Presentations on Programming Models

The morning session on Tuesday consists of talks introducing HPC Programming Models. You are asked to prepare slides demonstrating the topic together with some simple example live example codes.

Each presentation should be at most 15 minutes in length, talk about the software and perform a small demonstration of the software. The order of talks will be randomly decided on the day.

  • Distributed programming with MPI. MPI is a distributed programming model going back to 1991. Even more than 30 years later it is still the dominant model for parallelisation on large-scale HPC clusters. (Maciej, Bryce)
  • Shared memory paralellisation with OpenMP. OpenMP goes back to 1997 and is a leading model for shared memory parallelisation on CPUs. In recent versions it even supports some offloading to GPUs. (Shany, Anees)
  • CUDA for software development on NVIDIA GPUs.
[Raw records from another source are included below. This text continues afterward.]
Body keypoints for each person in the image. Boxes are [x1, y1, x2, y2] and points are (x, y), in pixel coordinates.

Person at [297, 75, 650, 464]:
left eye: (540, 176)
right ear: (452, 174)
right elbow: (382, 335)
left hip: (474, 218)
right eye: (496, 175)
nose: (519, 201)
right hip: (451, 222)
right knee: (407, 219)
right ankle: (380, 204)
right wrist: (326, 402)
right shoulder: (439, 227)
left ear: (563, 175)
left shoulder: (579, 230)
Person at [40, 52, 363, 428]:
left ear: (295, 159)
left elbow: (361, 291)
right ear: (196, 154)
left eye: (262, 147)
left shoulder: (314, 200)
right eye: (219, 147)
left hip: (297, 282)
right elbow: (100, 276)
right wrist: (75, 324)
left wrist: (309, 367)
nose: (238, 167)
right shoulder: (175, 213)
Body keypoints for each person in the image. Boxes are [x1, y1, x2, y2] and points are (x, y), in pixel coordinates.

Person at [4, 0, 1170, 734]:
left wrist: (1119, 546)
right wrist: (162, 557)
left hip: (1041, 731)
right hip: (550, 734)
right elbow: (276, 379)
CUDA is the dominant programming model for NVIDIA GPUs. It is a large ecosystem consisting of CUDA compiler , development environments and scientific libraries. (Ross, Callum, Jose Miguel)
  • OpenCL - Vendor independent GPU programming. OpenCL was originally developed as an open standard to compute with the vendor dependent CUDA ecosystem. While it is less used directly in scientific computing it is still very important for development on embedded devices. And even for Scientific Computing applications it still provides a powerful way to write device independent GPU kernels. (Lewis, Louis)
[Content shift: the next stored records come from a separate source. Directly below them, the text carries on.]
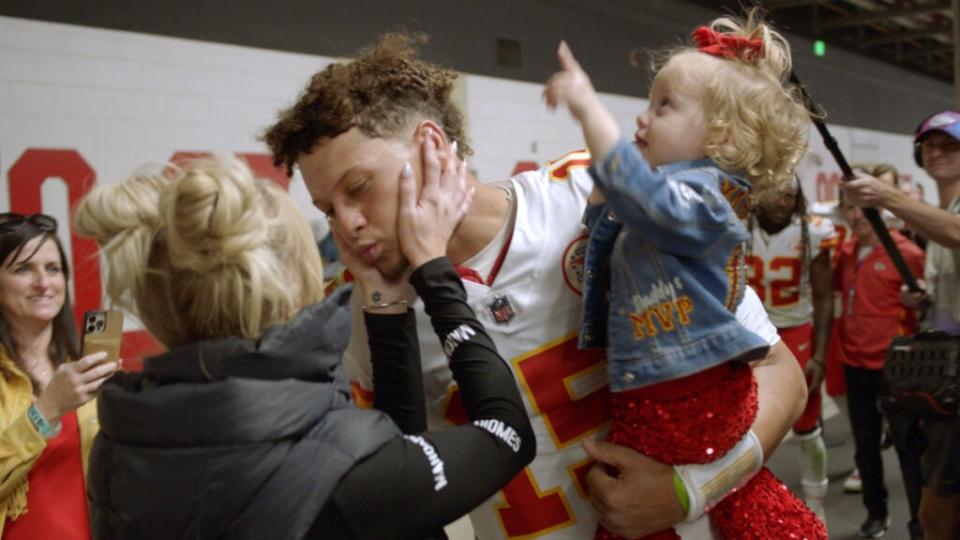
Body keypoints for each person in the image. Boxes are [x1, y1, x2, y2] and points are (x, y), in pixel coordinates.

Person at [263, 32, 809, 540]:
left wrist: (691, 492)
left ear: (430, 145)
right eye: (327, 208)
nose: (348, 223)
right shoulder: (365, 312)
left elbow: (780, 372)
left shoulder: (587, 198)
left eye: (359, 187)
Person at [74, 151, 536, 539]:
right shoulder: (340, 471)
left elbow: (386, 459)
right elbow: (507, 433)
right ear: (291, 285)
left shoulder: (118, 444)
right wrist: (434, 271)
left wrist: (385, 304)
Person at [543, 12, 823, 539]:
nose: (643, 119)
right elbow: (603, 232)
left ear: (721, 135)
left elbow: (642, 197)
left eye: (664, 106)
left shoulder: (709, 200)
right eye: (648, 104)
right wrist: (605, 199)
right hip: (653, 399)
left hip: (694, 400)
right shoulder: (672, 198)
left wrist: (587, 106)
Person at [843, 109, 960, 540]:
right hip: (945, 381)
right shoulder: (941, 214)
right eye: (930, 144)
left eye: (951, 144)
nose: (938, 151)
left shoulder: (946, 217)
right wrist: (925, 302)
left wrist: (887, 198)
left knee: (938, 515)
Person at [0, 213, 118, 538]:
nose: (43, 282)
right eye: (23, 269)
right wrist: (46, 410)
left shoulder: (83, 367)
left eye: (53, 269)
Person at [833, 194, 926, 539]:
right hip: (855, 363)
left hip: (896, 366)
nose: (856, 215)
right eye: (849, 207)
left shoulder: (908, 254)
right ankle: (876, 512)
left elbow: (926, 309)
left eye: (862, 206)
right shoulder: (846, 252)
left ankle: (920, 523)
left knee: (909, 449)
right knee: (865, 444)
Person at [746, 179, 836, 520]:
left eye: (790, 193)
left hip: (796, 329)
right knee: (746, 422)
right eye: (776, 192)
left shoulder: (813, 231)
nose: (783, 200)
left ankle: (816, 506)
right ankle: (751, 506)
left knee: (806, 425)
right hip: (752, 332)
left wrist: (819, 354)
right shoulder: (740, 224)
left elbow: (825, 296)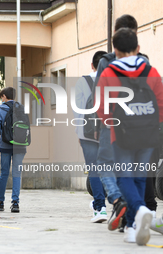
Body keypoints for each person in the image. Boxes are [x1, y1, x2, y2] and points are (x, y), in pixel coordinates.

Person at [97, 28, 163, 245]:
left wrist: (110, 125)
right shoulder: (151, 71)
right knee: (139, 177)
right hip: (147, 133)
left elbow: (102, 107)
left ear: (115, 50)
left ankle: (141, 210)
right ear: (138, 48)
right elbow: (161, 103)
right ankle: (132, 228)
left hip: (122, 133)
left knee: (124, 178)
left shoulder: (108, 73)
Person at [94, 14, 149, 232]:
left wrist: (102, 123)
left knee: (105, 164)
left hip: (114, 122)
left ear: (114, 35)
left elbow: (99, 95)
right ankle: (132, 220)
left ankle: (118, 202)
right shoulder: (144, 61)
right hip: (141, 123)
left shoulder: (106, 62)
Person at [73, 52, 109, 223]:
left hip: (88, 132)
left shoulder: (83, 81)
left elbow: (79, 109)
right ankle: (118, 205)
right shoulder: (113, 79)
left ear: (92, 65)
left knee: (94, 169)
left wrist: (79, 132)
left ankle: (100, 208)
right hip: (110, 130)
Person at [0, 87, 26, 213]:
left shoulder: (1, 108)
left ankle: (0, 201)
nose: (1, 99)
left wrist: (6, 134)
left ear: (5, 96)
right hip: (20, 145)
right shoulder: (21, 108)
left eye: (2, 97)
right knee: (17, 173)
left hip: (6, 145)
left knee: (4, 173)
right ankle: (15, 203)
  • SYCL - A growing heterogeneous computing standard. SYCL has evolved from OpenCL to provide a modern heterogeneous computing environment in C++. It is the programming standard underlying modern Intel GPU accelerators but also supports AMD and NVIDIA. (Anastasia, Kelan)
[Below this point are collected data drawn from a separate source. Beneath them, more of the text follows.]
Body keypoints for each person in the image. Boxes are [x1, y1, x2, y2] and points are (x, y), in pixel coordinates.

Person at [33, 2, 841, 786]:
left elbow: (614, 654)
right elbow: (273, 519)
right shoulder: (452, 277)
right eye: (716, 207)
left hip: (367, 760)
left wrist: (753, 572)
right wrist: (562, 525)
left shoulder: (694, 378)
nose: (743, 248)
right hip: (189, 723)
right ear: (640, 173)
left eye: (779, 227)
  • Metal - Apple's take on GPU computing. Apple Metal is rarely used for scientific computing. But it is a powerful model and the only way to access GPU cores on Apple Silicon. (Divij, Ammar)
  • SIMD - Low-level vector registers. SIMD is not really a programming model. It describes the set of instructions found on most modern CPUs to efficiently execute operations on vector registers. Any CPU code targeted for performance is optimised to make use of SIMD instructions as much as possible. (Benjamin, Lucas)
  • Parallel Programming with Jax. Jax is a library for efficient parallel array computations. It is mostly used for Machine Learning but can also be used to efficiently implement many other algorithms in scientific computing. (Skye, Oliver, Advaith)